Professor Song Li

Mechano-Immunoengineering for Cancer Therapy
Abstract
Immune cells are highly responsive to mechanical cues within their microenvironment; however, how to harness this mechanosensitivity to improve cell manufacturing and disease therapy remains unresolved. Here, we present a scalable microfluidic platform for fabricating microspheres that act as synthetic viscoelastic activating cells (SynVACs) with programmable mechanical and biochemical properties. We show that the viscoelasticity of SynVACs profoundly influences T cell function. Compared with rigid or purely elastic artificial cells, SynVACs promote superior T cell expansion, characterized by an increased CD8+/CD4+ T cell ratio, enhanced tumor cytotoxicity, greater efficiency in chimeric antigen receptor (CAR) transduction, and a marked enrichment of T memory stem cells.
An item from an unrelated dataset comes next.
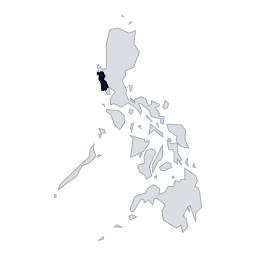 Zambales, Zambales, Philippines (highlighted)
{"feature_id": "2640588B17055181338626", "entity_name": "Zambales", "entity_type": "district", "adm_level": 2, "iso_a3": "PHL", "parent_name": "Philippines", "parent_adm1": "Zambales", "projection": "mercator", "projection_center": [120.051, 15.306], "detail": "fine", "context": "in_parent", "style": "filled", "palette": "ink", "viewbox_px": 256, "rotation_deg": 0, "n_neighbors": 0, "source": "geoboundaries", "source_scale": "gbopen_adm2", "svg_char_len": 6484}
<svg xmlns="http://www.w3.org/2000/svg" viewBox="0 0 256 256"><path d="M117.7,28.1L129.1,33.2L135.5,30.6L133.8,43.4L139.4,52.1L133.5,67.1L125.2,71.1L125.4,75.3L122.1,80.8L126.8,90.1L125.7,92.6L127.9,99.1L134.7,102.9L134.5,99.4L141.0,96.7L145.8,98.8L148.3,105.7L151.3,104.3L151.7,100.8L159.3,104.3L159.1,106.2L155.2,107.3L159.3,113.3L158.8,115.8L164.3,117.0L163.0,124.3L160.2,122.4L161.3,118.8L151.5,116.8L149.3,110.6L140.6,103.2L138.6,103.5L141.7,111.3L140.6,114.5L137.2,109.3L128.0,102.7L121.4,107.3L113.7,103.6L110.6,104.8L110.2,98.8L115.2,91.6L109.7,87.8L109.8,94.1L107.5,94.6L104.6,89.2L102.1,88.3L97.3,66.0L98.2,64.8L103.2,69.3L106.4,68.3L106.3,43.8L110.0,29.8L117.7,28.1ZM184.6,168.2L195.7,175.7L197.4,180.7L194.9,186.2L198.3,188.0L199.7,192.3L201.6,207.1L195.7,213.2L195.6,221.5L190.0,205.8L188.0,206.8L183.2,215.7L186.4,219.1L187.6,226.6L182.7,232.5L180.9,225.2L176.3,228.2L163.3,220.1L161.9,211.0L165.2,204.8L157.0,198.3L154.3,198.4L152.7,204.6L148.2,200.1L144.4,202.7L143.6,199.7L140.9,199.1L133.6,211.7L130.9,211.4L130.3,207.8L135.2,196.3L145.4,193.0L147.5,188.7L153.4,184.6L159.8,188.7L159.0,194.7L165.1,191.9L168.3,186.2L173.3,186.7L175.4,180.4L179.6,182.0L180.6,179.5L185.0,179.7L184.6,168.2ZM151.7,175.7L146.7,179.0L144.7,175.0L140.1,172.5L137.6,167.2L138.7,165.0L144.5,163.1L144.0,156.6L146.5,150.6L150.7,148.9L154.6,150.0L155.5,152.3L149.2,166.5L151.7,175.7ZM181.1,124.9L185.6,130.2L184.9,139.6L188.7,148.1L181.0,146.6L177.9,143.5L176.1,140.1L177.3,136.9L168.9,130.8L166.6,124.3L181.1,124.9ZM130.2,135.5L144.3,139.5L145.1,141.9L149.2,140.5L148.6,144.4L143.2,151.6L130.7,157.5L133.0,138.8L130.2,135.5ZM76.8,176.0L58.2,189.8L60.2,184.4L88.9,157.0L90.2,149.3L94.0,143.9L93.5,149.6L96.0,156.6L88.4,163.5L82.1,165.7L76.8,176.0ZM106.9,109.4L119.2,110.7L124.1,115.5L124.4,123.2L119.7,129.8L114.9,125.2L110.8,114.9L106.0,111.0L106.9,109.4ZM170.9,143.5L176.3,143.0L177.8,145.5L177.6,152.2L181.5,159.6L179.6,161.5L177.2,158.7L177.8,163.9L174.0,161.8L174.1,152.3L172.2,149.4L168.9,150.0L167.1,140.5L170.9,143.5ZM152.4,173.0L152.7,164.9L162.7,144.6L162.2,158.2L157.5,162.4L152.4,173.0ZM171.2,167.7L164.0,170.7L161.1,170.3L159.3,167.3L167.2,161.9L170.9,164.0L171.2,167.7ZM150.4,124.1L162.7,133.7L162.8,137.1L154.0,129.8L149.2,134.4L150.4,124.1ZM167.5,107.6L164.8,109.1L162.7,107.1L165.5,100.5L168.5,103.8L167.5,107.6ZM136.4,217.0L130.8,219.9L128.9,216.1L132.3,214.9L136.4,217.0ZM99.0,128.5L104.3,129.8L105.6,133.0L101.0,133.1L99.0,128.5ZM130.1,109.0L133.2,110.2L131.5,114.3L128.8,112.3L130.1,109.0ZM116.7,224.8L122.4,227.2L114.2,227.0L116.7,224.8ZM188.0,165.8L185.0,162.6L187.6,157.6L187.3,160.6L188.0,165.8ZM133.7,123.0L131.7,131.6L130.3,128.0L131.5,123.8L133.7,123.0ZM103.3,236.6L103.7,239.1L98.1,240.6L103.3,236.6ZM132.0,85.9L131.8,89.7L130.4,91.4L129.0,85.3L132.0,85.9ZM142.2,152.9L139.7,157.8L139.7,155.0L142.2,152.9ZM101.3,134.5L100.0,138.0L98.7,133.9L101.3,134.5ZM171.4,141.2L169.5,141.3L167.6,138.4L169.9,138.1L171.4,141.2ZM140.7,125.5L140.7,128.7L137.9,126.1L140.7,125.5ZM195.4,167.5L192.6,166.9L193.9,163.5L195.4,167.5ZM147.4,115.7L152.4,122.2L146.1,115.8L147.4,115.7ZM100.9,155.5L97.6,157.3L98.5,154.5L100.9,155.5ZM156.8,175.6L156.2,178.4L154.3,177.0L156.8,175.6ZM157.6,123.6L158.7,127.5L156.3,122.6L157.6,123.6ZM56.1,197.2L54.4,197.1L54.7,194.7L56.0,194.4L56.1,197.2ZM174.4,177.7L172.3,177.9L172.1,176.5L173.4,176.2L174.4,177.7ZM189.4,211.5L187.9,209.8L188.3,208.0L189.4,208.9L189.4,211.5ZM104.0,104.6L105.0,106.8L102.4,104.2L104.0,104.6ZM180.9,162.6L181.8,165.5L179.4,162.0L180.9,162.6ZM131.3,22.5L128.8,24.4L130.6,21.7L131.3,22.5ZM134.1,101.0L130.8,99.3L130.8,98.1L134.1,101.0ZM122.1,15.4L124.3,17.4L121.9,16.1L122.1,15.4Z" fill="#d9dde1" stroke="#a8b0b8" stroke-width="1"/><path d="M107.9,87.2L107.7,86.6L107.4,86.5L107.5,86.4L107.3,86.3L107.3,86.2L107.2,86.2L107.3,85.3L107.0,84.8L106.4,84.2L106.3,83.8L106.4,83.3L105.9,82.2L105.1,81.3L103.3,80.2L103.4,79.0L103.7,77.7L104.2,76.8L104.8,76.4L104.1,75.0L103.9,74.9L103.7,74.4L103.5,74.2L103.2,73.7L103.2,73.4L103.1,73.0L103.1,72.8L102.9,72.8L102.7,72.8L102.4,72.9L102.4,72.7L102.2,72.8L102.2,72.7L101.9,72.6L101.7,72.5L101.7,72.4L101.6,72.5L101.6,72.4L101.4,72.2L101.1,72.1L101.1,72.3L100.9,72.4L100.9,72.5L101.0,72.5L100.9,72.6L100.9,72.8L100.6,72.9L100.5,73.1L100.4,73.1L100.2,73.1L99.9,73.2L99.7,73.1L99.4,73.1L99.0,73.0L99.3,73.7L99.4,73.9L99.4,74.0L99.2,74.1L98.8,74.1L98.8,74.3L99.0,74.4L99.1,74.5L99.3,74.8L99.4,74.7L99.5,74.7L99.8,74.9L99.8,75.0L99.7,75.2L99.8,75.4L99.7,75.4L99.6,75.5L99.6,75.8L99.5,76.0L99.3,76.1L99.4,76.4L99.6,76.4L99.5,76.5L99.5,76.9L99.5,77.0L99.7,76.9L99.7,77.0L99.7,76.9L99.9,76.8L100.0,76.9L100.0,77.0L99.9,77.1L99.9,77.3L100.0,77.2L100.0,77.3L100.0,77.5L100.0,77.4L100.0,77.5L100.3,77.7L100.3,77.8L100.2,77.7L100.2,77.8L100.3,77.8L100.2,77.9L100.1,78.0L99.9,78.4L99.7,78.4L99.4,78.2L99.3,78.4L99.3,78.5L99.5,78.7L99.5,78.8L99.3,79.0L99.2,78.9L99.2,79.0L99.3,79.2L99.3,79.3L99.3,79.5L99.5,79.6L99.8,79.9L100.0,80.1L100.1,80.3L100.3,80.4L100.3,80.5L100.2,80.6L100.3,80.7L100.6,81.1L101.0,81.7L101.0,81.8L101.0,82.0L101.3,82.9L101.6,84.2L101.6,84.3L101.7,84.9L101.7,85.1L101.6,85.4L101.8,85.6L101.8,85.8L101.8,86.1L101.7,86.9L101.8,87.2L101.7,87.3L101.7,87.6L101.7,87.8L101.8,87.8L101.8,88.0L101.9,88.3L102.0,88.2L102.1,88.3L102.0,88.5L102.0,88.8L102.2,88.7L102.4,88.8L102.5,88.8L102.4,89.0L102.2,89.0L102.1,89.3L102.3,89.4L102.6,89.3L102.7,89.5L102.8,89.5L102.7,89.7L102.6,89.8L102.8,89.9L103.1,89.8L103.2,90.0L103.4,89.9L103.5,90.0L103.6,89.9L103.8,89.8L103.7,89.7L103.9,89.5L103.9,89.4L103.9,89.1L104.0,89.0L104.1,88.8L104.1,88.7L104.1,88.4L103.9,88.1L104.0,88.0L104.1,87.9L104.3,87.9L104.4,88.1L104.5,88.2L104.5,88.3L104.8,88.3L104.9,88.5L104.9,88.8L105.2,88.9L105.2,88.7L105.2,88.8L105.2,88.7L105.2,88.8L105.2,88.7L105.2,88.8L105.2,88.7L105.3,88.7L105.3,88.8L105.3,89.0L105.2,89.2L104.9,89.1L104.7,89.2L104.8,89.3L105.1,89.4L105.0,89.5L104.9,89.5L104.7,89.6L104.8,89.6L104.6,89.7L104.6,89.8L104.9,90.0L105.1,90.0L105.3,89.9L105.1,89.9L105.3,89.9L105.5,89.9L105.9,89.6L106.3,89.5L106.4,89.2L106.2,89.1L106.0,88.9L106.1,88.7L106.0,88.4L106.0,88.2L106.4,88.0L106.8,87.9L107.0,87.7L107.3,87.3L107.6,87.2L107.8,87.2L107.9,87.2ZM97.6,73.0L97.6,73.3L97.6,73.5L97.8,73.2L97.6,73.0ZM99.6,77.5L99.4,77.6L99.4,77.9L99.5,77.9L99.6,77.7L99.6,77.5ZM98.1,74.1L98.0,74.4L98.2,74.2L98.1,74.1ZM102.4,89.6L102.4,89.8L102.5,89.7L102.4,89.6ZM99.2,78.1L99.3,78.1L99.2,78.1ZM104.2,89.5L104.3,89.6L104.2,89.5ZM104.4,88.2L104.3,88.3L104.4,88.2Z" fill="#0f172a" stroke="#020617" stroke-width="1.5"/></svg>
The resulting engineered CAR-T cells exhibit improved tumor clearance not only in a human lymphoma mouse model but also in an ovarian cancer xenograft model, maintaining prolonged in vivo persistence that suppresses tumor growth and recurrence. These findings reveal the critical role of mechanical signaling in T cell engineering and highlight the potential of SynVACs as a powerful tool for CAR-T therapy and immunoengineering. Building on this platform, we further developed a biomimetic "charging station" that integrates chemotactic and activation cues to facilitate the recruitment, activation, and expansion of CAR-iNKT cells. This system significantly enhances tumor infiltration, strengthens long-term immune memory, and achieves superior efficacy compared to conventional CAR-iNKT therapies in solid tumor models.